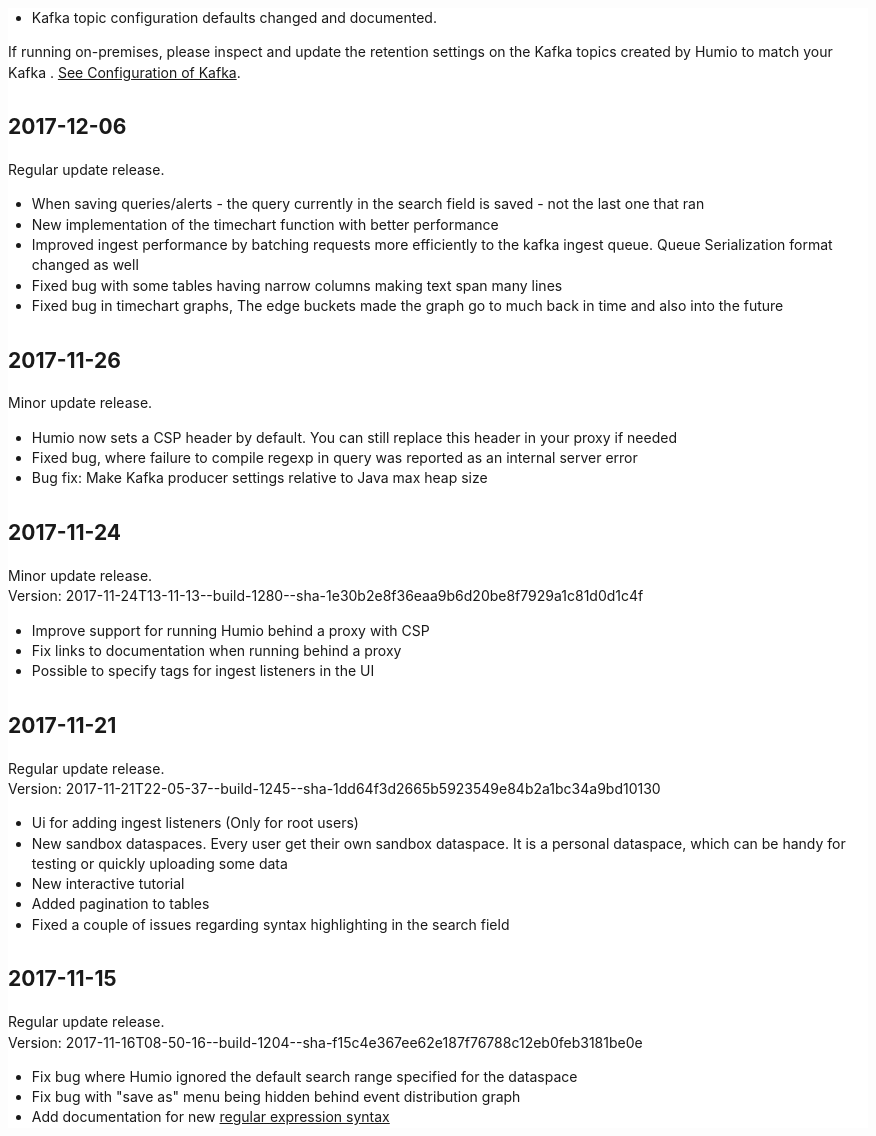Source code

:  - Kafka topic configuration defaults changed and documented.

If running on-premises, please inspect and update the retention settings on the Kafka topics created by Humio to match your Kafka . [See Configuration of Kafka](/operation/installation/kafka_configuration/).

## 2017-12-06
Regular update release.  

 - When saving queries/alerts - the query currently in the search field is saved - not the last one that ran
 - New implementation of the timechart function with better performance
 - Improved ingest performance by batching requests more efficiently to the kafka ingest queue. Queue Serialization format changed as well
 - Fixed bug with some tables having narrow columns making text span many lines
 - Fixed bug in timechart graphs, The edge buckets made the graph go to much back in time and also into the future

## 2017-11-26
Minor update release.

 - Humio now sets a CSP header by default. You can still replace this header in your proxy if needed
 - Fixed bug, where failure to compile regexp in query was reported as an internal server error
 - Bug fix: Make Kafka producer settings relative to Java max heap size

## 2017-11-24
Minor update release.  
Version: 2017-11-24T13-11-13--build-1280--sha-1e30b2e8f36eaa9b6d20be8f7929a1c81d0d1c4f

 - Improve support for running Humio behind a proxy with CSP
 - Fix links to documentation when running behind a proxy
 - Possible to specify tags for ingest listeners in the UI

## 2017-11-21
Regular update release.  
Version: 2017-11-21T22-05-37--build-1245--sha-1dd64f3d2665b5923549e84b2a1bc34a9bd10130   

 - Ui for adding ingest listeners (Only for root users)
 - New sandbox dataspaces. Every user get their own sandbox dataspace. It is a personal dataspace, which can be handy for testing or quickly uploading some data
 - New interactive tutorial
 - Added pagination to tables
 - Fixed a couple of issues regarding syntax highlighting in the search field


## 2017-11-15
Regular update release.  
Version: 2017-11-16T08-50-16--build-1204--sha-f15c4e367ee62e187f76788c12eb0feb3181be0e  

 - Fix bug where Humio ignored the default search range specified for the dataspace
 - Fix bug with "save as" menu being hidden behind event distribution graph
 - Add documentation for new [regular expression syntax](/searching_logs/)
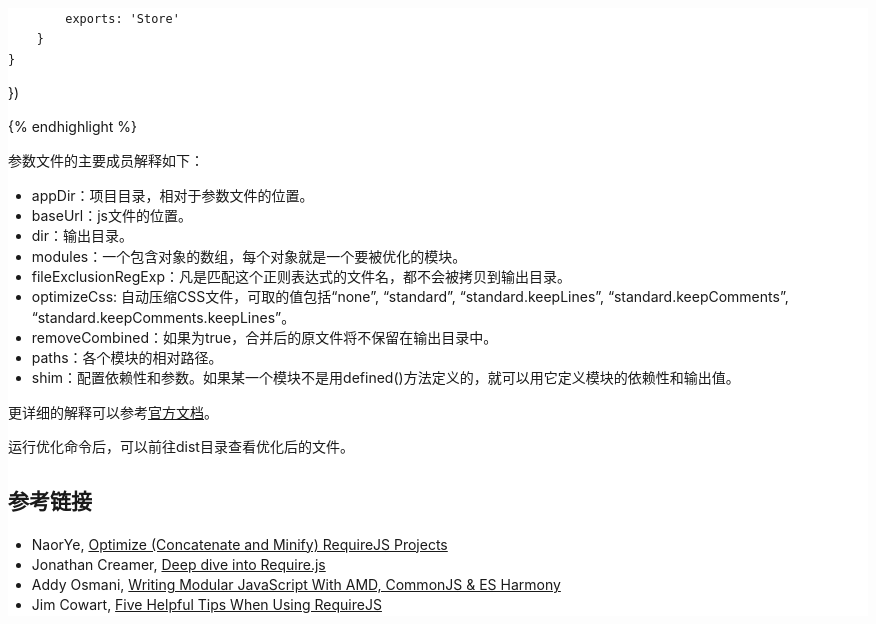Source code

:             exports: 'Store'
        }
    }
})

{% endhighlight %}

参数文件的主要成员解释如下：

- appDir：项目目录，相对于参数文件的位置。
- baseUrl：js文件的位置。
- dir：输出目录。
- modules：一个包含对象的数组，每个对象就是一个要被优化的模块。
- fileExclusionRegExp：凡是匹配这个正则表达式的文件名，都不会被拷贝到输出目录。
- optimizeCss: 自动压缩CSS文件，可取的值包括“none”, “standard”, “standard.keepLines”, “standard.keepComments”, “standard.keepComments.keepLines”。
- removeCombined：如果为true，合并后的原文件将不保留在输出目录中。
- paths：各个模块的相对路径。
- shim：配置依赖性和参数。如果某一个模块不是用defined()方法定义的，就可以用它定义模块的依赖性和输出值。

更详细的解释可以参考[官方文档](https://github.com/jrburke/r.js/blob/master/build/example.build.js)。

运行优化命令后，可以前往dist目录查看优化后的文件。

## 参考链接

- NaorYe, [Optimize (Concatenate and Minify) RequireJS Projects](http://www.webdeveasy.com/optimize-requirejs-projects/)
- Jonathan Creamer, [Deep dive into Require.js](http://tech.pro/tutorial/1300/deep-dive-into-requirejs)
- Addy Osmani, [Writing Modular JavaScript With AMD, CommonJS & ES Harmony](http://addyosmani.com/writing-modular-js/) 
- Jim Cowart, [Five Helpful Tips When Using RequireJS](http://tech.pro/blog/1561/five-helpful-tips-when-using-requirejs)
+++
## Instructions for the task
Arrange the part of the records above that opens with their first line and closes with the line containing "- Possible to" as a JSON list of strings, one string per line, with blank lines left out. Leave the pictures out of your answer.

## Solution below
[
  "Source code",
  ":  - Kafka topic configuration defaults changed and documented.",
  "If running on-premises, please inspect and update the retention settings on the Kafka topics created by Humio to match your Kafka . [See Configuration of Kafka](/operation/installation/kafka_configuration/).",
  "## 2017-12-06",
  "Regular update release.  ",
  " - When saving queries/alerts - the query currently in the search field is saved - not the last one that ran",
  " - New implementation of the timechart function with better performance",
  " - Improved ingest performance by batching requests more efficiently to the kafka ingest queue. Queue Serialization format changed as well",
  " - Fixed bug with some tables having narrow columns making text span many lines",
  " - Fixed bug in timechart graphs, The edge buckets made the graph go to much back in time and also into the future",
  "## 2017-11-26",
  "Minor update release.",
  " - Humio now sets a CSP header by default. You can still replace this header in your proxy if needed",
  " - Fixed bug, where failure to compile regexp in query was reported as an internal server error",
  " - Bug fix: Make Kafka producer settings relative to Java max heap size",
  "## 2017-11-24",
  "Minor update release.  ",
  "Version: 2017-11-24T13-11-13--build-1280--sha-1e30b2e8f36eaa9b6d20be8f7929a1c81d0d1c4f",
  " - Improve support for running Humio behind a proxy with CSP",
  " - Fix links to documentation when running behind a proxy",
  " - Possible to specify tags for ingest listeners in the UI"
]